**Supplied records:**
----------

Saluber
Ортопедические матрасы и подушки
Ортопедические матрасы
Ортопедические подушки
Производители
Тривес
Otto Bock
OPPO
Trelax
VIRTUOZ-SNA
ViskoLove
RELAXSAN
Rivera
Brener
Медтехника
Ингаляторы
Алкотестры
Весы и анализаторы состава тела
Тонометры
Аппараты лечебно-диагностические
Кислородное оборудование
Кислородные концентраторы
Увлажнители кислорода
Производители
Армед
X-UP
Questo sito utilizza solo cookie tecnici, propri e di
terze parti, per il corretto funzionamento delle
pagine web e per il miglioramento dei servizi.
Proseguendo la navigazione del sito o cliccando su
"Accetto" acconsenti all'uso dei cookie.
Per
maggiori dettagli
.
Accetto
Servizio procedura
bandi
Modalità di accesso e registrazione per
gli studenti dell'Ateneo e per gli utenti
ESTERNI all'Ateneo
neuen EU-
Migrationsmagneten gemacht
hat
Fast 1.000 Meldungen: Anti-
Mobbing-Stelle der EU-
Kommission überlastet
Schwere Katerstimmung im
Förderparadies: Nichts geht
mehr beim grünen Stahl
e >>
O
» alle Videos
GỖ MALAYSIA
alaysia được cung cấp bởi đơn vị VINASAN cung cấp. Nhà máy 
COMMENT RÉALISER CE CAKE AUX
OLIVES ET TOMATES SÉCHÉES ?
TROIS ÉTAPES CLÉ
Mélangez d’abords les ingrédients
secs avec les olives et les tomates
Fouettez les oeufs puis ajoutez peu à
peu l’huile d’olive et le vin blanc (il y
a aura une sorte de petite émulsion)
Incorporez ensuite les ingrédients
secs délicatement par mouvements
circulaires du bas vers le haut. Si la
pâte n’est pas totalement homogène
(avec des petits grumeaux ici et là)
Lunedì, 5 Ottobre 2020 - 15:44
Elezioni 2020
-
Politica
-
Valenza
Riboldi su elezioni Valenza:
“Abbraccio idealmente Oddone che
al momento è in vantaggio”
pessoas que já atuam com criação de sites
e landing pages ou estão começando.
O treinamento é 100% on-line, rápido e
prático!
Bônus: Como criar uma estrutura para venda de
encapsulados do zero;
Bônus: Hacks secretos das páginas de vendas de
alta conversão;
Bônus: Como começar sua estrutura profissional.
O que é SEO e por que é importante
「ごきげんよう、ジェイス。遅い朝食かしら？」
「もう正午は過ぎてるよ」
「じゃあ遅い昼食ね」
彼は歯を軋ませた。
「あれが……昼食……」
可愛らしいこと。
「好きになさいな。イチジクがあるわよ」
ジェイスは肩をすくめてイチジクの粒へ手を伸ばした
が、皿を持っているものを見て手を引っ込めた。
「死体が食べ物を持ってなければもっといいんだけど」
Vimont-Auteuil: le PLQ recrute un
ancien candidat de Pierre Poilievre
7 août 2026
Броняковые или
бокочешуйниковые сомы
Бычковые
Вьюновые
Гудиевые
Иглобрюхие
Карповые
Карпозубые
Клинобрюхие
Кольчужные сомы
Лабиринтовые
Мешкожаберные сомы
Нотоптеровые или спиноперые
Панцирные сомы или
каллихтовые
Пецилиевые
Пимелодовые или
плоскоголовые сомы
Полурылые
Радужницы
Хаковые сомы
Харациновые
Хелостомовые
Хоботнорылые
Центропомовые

----------

**To-do item:**
Change every "Производители" in the material to "Бренды" and write out all the lines again, leaving everything else as it is.

**Reply to the task:**
Saluber
Ортопедические матрасы и подушки
Ортопедические матрасы
Ортопедические подушки
Бренды
Тривес
Otto Bock
OPPO
Trelax
VIRTUOZ-SNA
ViskoLove
RELAXSAN
Rivera
Brener
Медтехника
Ингаляторы
Алкотестры
Весы и анализаторы состава тела
Тонометры
Аппараты лечебно-диагностические
Кислородное оборудование
Кислородные концентраторы
Увлажнители кислорода
Бренды
Армед
X-UP
Questo sito utilizza solo cookie tecnici, propri e di
terze parti, per il corretto funzionamento delle
pagine web e per il miglioramento dei servizi.
Proseguendo la navigazione del sito o cliccando su
"Accetto" acconsenti all'uso dei cookie.
Per
maggiori dettagli
.
Accetto
Servizio procedura
bandi
Modalità di accesso e registrazione per
gli studenti dell'Ateneo e per gli utenti
ESTERNI all'Ateneo
neuen EU-
Migrationsmagneten gemacht
hat
Fast 1.000 Meldungen: Anti-
Mobbing-Stelle der EU-
Kommission überlastet
Schwere Katerstimmung im
Förderparadies: Nichts geht
mehr beim grünen Stahl
e >>
O
» alle Videos
GỖ MALAYSIA
alaysia được cung cấp bởi đơn vị VINASAN cung cấp. Nhà máy 
COMMENT RÉALISER CE CAKE AUX
OLIVES ET TOMATES SÉCHÉES ?
TROIS ÉTAPES CLÉ
Mélangez d’abords les ingrédients
secs avec les olives et les tomates
Fouettez les oeufs puis ajoutez peu à
peu l’huile d’olive et le vin blanc (il y
a aura une sorte de petite émulsion)
Incorporez ensuite les ingrédients
secs délicatement par mouvements
circulaires du bas vers le haut. Si la
pâte n’est pas totalement homogène
(avec des petits grumeaux ici et là)
Lunedì, 5 Ottobre 2020 - 15:44
Elezioni 2020
-
Politica
-
Valenza
Riboldi su elezioni Valenza:
“Abbraccio idealmente Oddone che
al momento è in vantaggio”
pessoas que já atuam com criação de sites
e landing pages ou estão começando.
O treinamento é 100% on-line, rápido e
prático!
Bônus: Como criar uma estrutura para venda de
encapsulados do zero;
Bônus: Hacks secretos das páginas de vendas de
alta conversão;
Bônus: Como começar sua estrutura profissional.
O que é SEO e por que é importante
「ごきげんよう、ジェイス。遅い朝食かしら？」
「もう正午は過ぎてるよ」
「じゃあ遅い昼食ね」
彼は歯を軋ませた。
「あれが……昼食……」
可愛らしいこと。
「好きになさいな。イチジクがあるわよ」
ジェイスは肩をすくめてイチジクの粒へ手を伸ばした
が、皿を持っているものを見て手を引っ込めた。
「死体が食べ物を持ってなければもっといいんだけど」
Vimont-Auteuil: le PLQ recrute un
ancien candidat de Pierre Poilievre
7 août 2026
Броняковые или
бокочешуйниковые сомы
Бычковые
Вьюновые
Гудиевые
Иглобрюхие
Карповые
Карпозубые
Клинобрюхие
Кольчужные сомы
Лабиринтовые
Мешкожаберные сомы
Нотоптеровые или спиноперые
Панцирные сомы или
каллихтовые
Пецилиевые
Пимелодовые или
плоскоголовые сомы
Полурылые
Радужницы
Хаковые сомы
Харациновые
Хелостомовые
Хоботнорылые
Центропомовые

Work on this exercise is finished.